Imagine that you must replace the contents of a live-action shot of a fence with a fence modeled in Maya. In the live-action shot, the camera sweeps around the fence. You can use Live to animate a Maya camera that sweeps around your modeled fence in the same way. When you render the Maya fence from this camera, it will have the same camera perspective as the live-action fence. You can therefore composite them together precisely.
Live can also match the movement of objects in the live-action shot. Suppose you want to replace the hat of a moving, live-action person with a cartoon hat created in Maya. You can use Live to create 3D locators that follow the movement of certain points on the live-action hat. You then attach a hat created in Maya to these moving points, so that the rendered Maya hat follows the movements of the live-action person. The steps for matching object movement are about the same as matching the camera.
To use Live, you do the following major tasks in order:
You begin by loading digital images of the live-action shot. In this lesson, you’ll use images scanned from film footage.

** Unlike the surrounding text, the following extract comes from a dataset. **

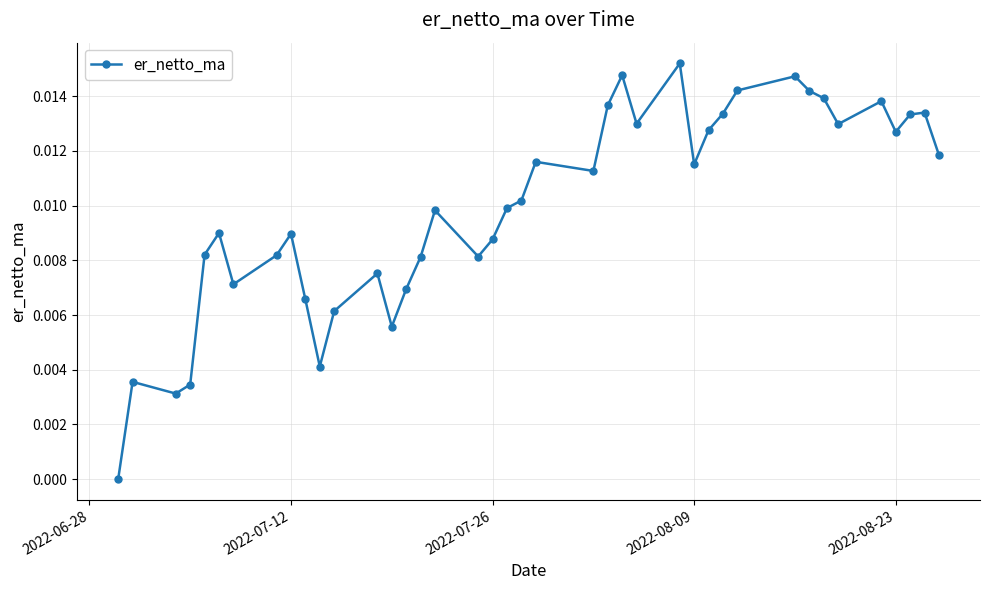

True or false: there are more than 2 points higher than both neighbors.

True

Images appear on an image plane. This plane is part of the Maya camera. It displays images as part of a background.
In this task, you mark a variety of points within the images, such as the center of a flower or a mark on the fence, and have Maya track how they change position from frame to frame.
In this task, you run a solver program that computes an animated camera, based on the movement of the track points.
This is an optional task where you can make frame-by-frame adjustments to the camera position. (This task is rarely used and is not covered by this lesson.)